Sunday, November 11, 2018

concert review: Henry Kramer, piano

The smoke from the Camp Fire - which is 200 miles away, but brought visibility down to about a mile here on Saturday - has slowly begun to clear, and I ventured down to the Trianon in San Jose on Sunday afternoon for a piano recital sponsored by the Steinway Society, having chosen it for the interesting repertoire.

The young pianist, Henry Kramer, was jacketless and wore a high-collared white shirt with too-long sleeves. At first I was inclined to think of his playing style as heavy, but then I realized that his clean and emphatic articulation was overshadowing the lightness he could bring to filigree passages by Debussy or Liszt, and that it would be more accurate to describe his style as thick and full.

The virtuosity here was demonstrated when he got to "Clair de lune" in Debussy's Suite bergamasque. The sound was remarkably, and consistently, light and hazy despite the clarity of the touch. Though each note was distinct, the feel was entirely impressionistic.

Elsewhere in the suite, and in the far more harmonically murky L'isle joyeuse, Kramer made the most of Debussy's occasional excursions into rhythmic melodism. That's the inevitable, and highly welcome, result of his emphasis on articulation.

Another large portion of the program was given over to Liszt: late Liszt, pieces you rarely hear: transcriptions of two orchestral pieces from his enormous oratorio Christus, a cradle song and the march of the Three Kings. The former was a quiet piece filled with shining light, and the latter jutted formally until succeeded by a more rhapsodic middle section and ending with big shifting chords.

There was also a piece by Scriabin, played straight, as far as I could tell, without the rhythmic irregularity which tends to bring this composer alive for me. That would be alien to Kramer's performing style. The program said the piece was the Sonata No. 2, but I think it was probably something else. (I'm not a Scriabin expert by any means.)

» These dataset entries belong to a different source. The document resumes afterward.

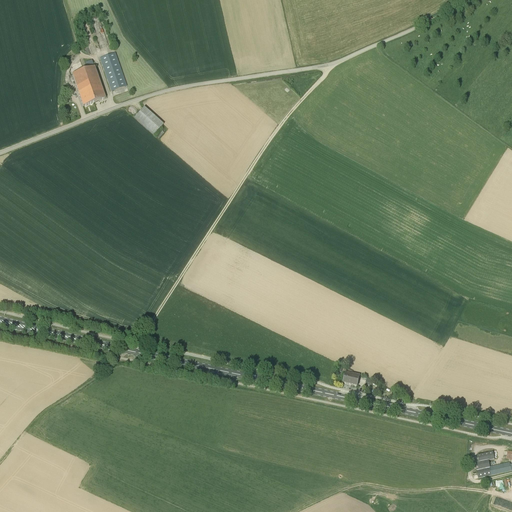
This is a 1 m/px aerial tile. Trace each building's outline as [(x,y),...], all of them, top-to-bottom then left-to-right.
[(112,92),(127,86),(115,53),(100,58),(112,92)] [(83,107),(105,99),(92,61),(85,63),(87,70),(72,75),(83,107)] [(144,108),(135,119),(155,136),(164,126),(144,108)] [(357,387),(360,376),(345,372),(343,383),(357,387)] [(509,463),(490,468),(488,461),(494,460),(493,452),(477,456),(479,462),(477,463),(479,470),(476,470),(478,479),(511,471),(511,465),(510,466),(509,463)]
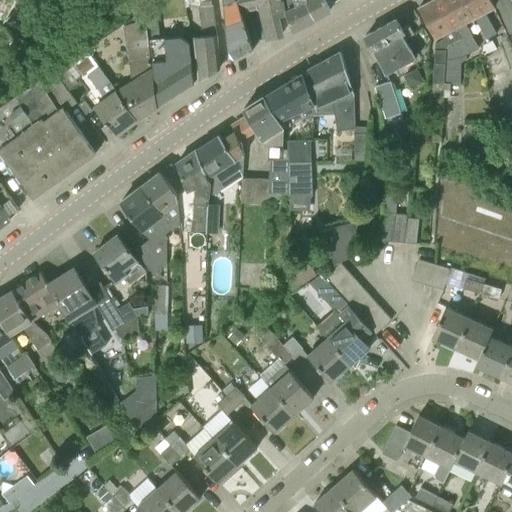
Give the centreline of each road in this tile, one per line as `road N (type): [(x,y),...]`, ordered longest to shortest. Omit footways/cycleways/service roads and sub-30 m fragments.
road 1 (tertiary): [(0,265),(291,55),(390,0)]
road 2 (residential): [(263,511),(414,385),(457,384),(511,409)]
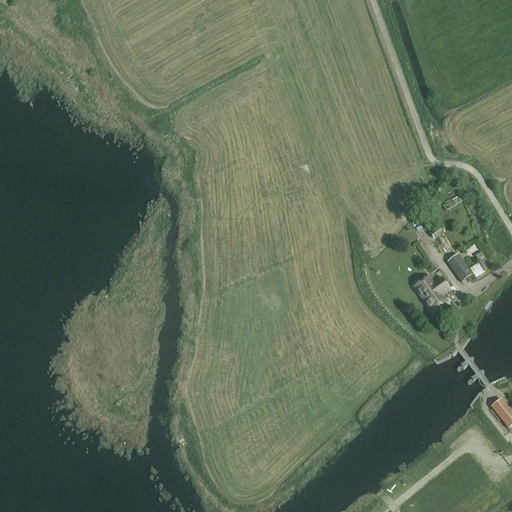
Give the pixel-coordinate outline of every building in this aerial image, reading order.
[(440,227),(430,234),(434,241),(445,233),(440,227)] [(479,263),(485,273),(491,269),(481,254),(475,258),(479,263)] [(457,277),(468,269),(458,255),(447,263),(457,277)] [(473,267),(480,277),(485,273),(479,263),(473,267)] [(469,269),(476,279),(480,277),(473,267),(469,269)] [(473,276),(468,269),(457,277),(461,284),(473,276)] [(423,301),(446,285),(442,278),(434,284),(429,277),(414,288),(423,301)] [(446,285),(423,301),(432,314),(447,303),(443,297),(451,291),(446,285)] [(508,429),(511,425),(511,413),(502,401),(492,409),(508,429)]
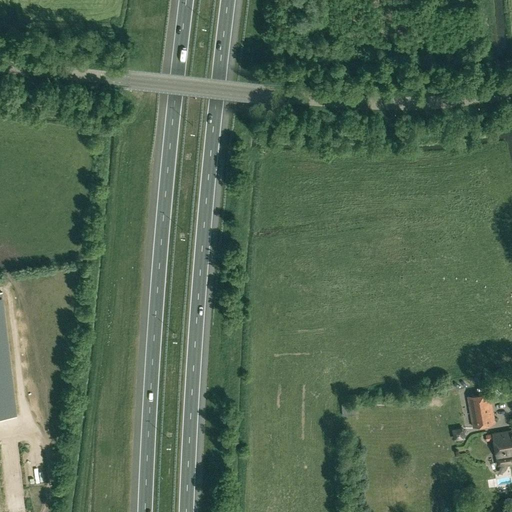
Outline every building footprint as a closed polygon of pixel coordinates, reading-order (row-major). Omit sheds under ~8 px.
[(0,416),(17,415),(3,292),(0,292),(0,416)] [(490,392),(467,395),(473,427),(495,423),(490,392)] [(341,402),(342,415),(356,414),(355,402),(341,402)] [(463,427),(452,429),(454,440),(465,438),(463,427)] [(511,462),(511,429),(492,433),(486,434),(487,440),(493,439),(496,458),(498,465),(511,462)]
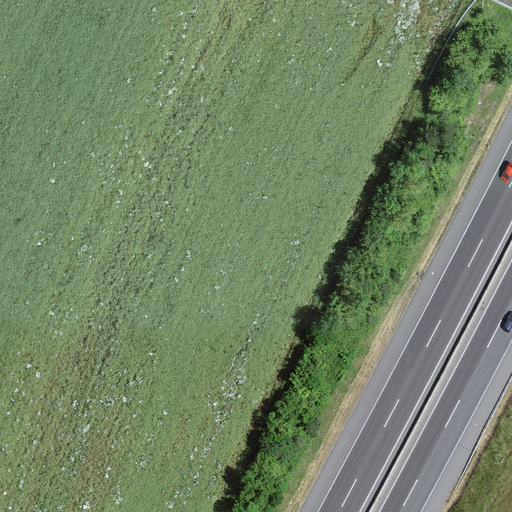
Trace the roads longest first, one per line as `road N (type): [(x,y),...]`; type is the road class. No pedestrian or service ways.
road 1 (motorway): [(511,181),(338,511)]
road 2 (motorway): [(400,511),(511,299)]
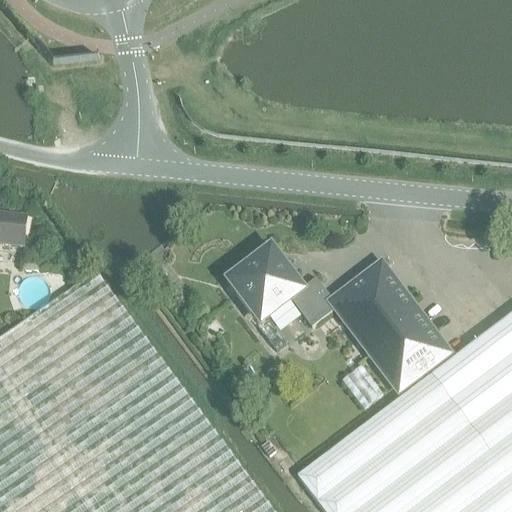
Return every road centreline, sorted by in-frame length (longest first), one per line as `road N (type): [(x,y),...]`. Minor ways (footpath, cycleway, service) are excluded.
road 1 (unclassified): [(136,168),(511,209)]
road 2 (unclassified): [(136,168),(139,106),(117,0)]
road 3 (unclassified): [(0,146),(136,168)]
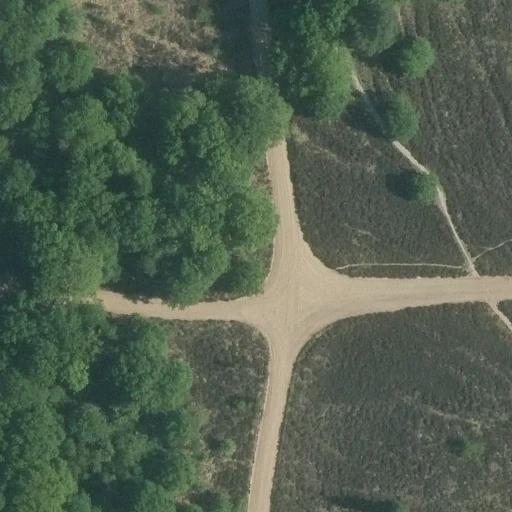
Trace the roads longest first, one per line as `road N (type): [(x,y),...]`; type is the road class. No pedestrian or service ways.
road 1 (track): [(254,0),(287,298)]
road 2 (track): [(287,298),(231,312),(0,293)]
road 3 (track): [(511,290),(287,298)]
road 4 (track): [(287,298),(255,511)]
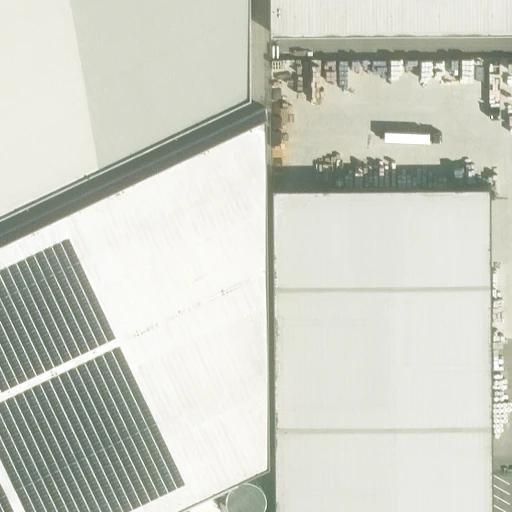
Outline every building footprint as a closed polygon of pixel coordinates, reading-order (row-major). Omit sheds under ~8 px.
[(0,0),(0,209),(250,91),(249,0),(0,0)] [(270,0),(270,32),(511,30),(511,24),(510,24),(509,0),(270,0)] [(266,107),(0,233),(0,511),(153,511),(184,498),(190,511),(223,511),(220,504),(211,485),(261,462),(269,458),(266,107)] [(490,183),(473,183),(473,196),(490,197),(490,183)] [(492,511),(491,280),(273,282),(274,511),(492,511)]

But the music I was really there to hear was Schubert's Wanderer Fantasy, a favorite piece that received about as clearly-shaped and finely-chiseled a performance as it's ever likely to get. Had Kramer put out road signs, he could not have communicated the shape and direction of this music any more clearly. His ability to play loud and dramatic passages forcefully yet without distortion or abandon, then turn the same controlled style to softer and gentler ends in other passages, assisted but did not fully explain his command over this large meandering work's form. The thunderous conclusion wrapped the concert up with a bang.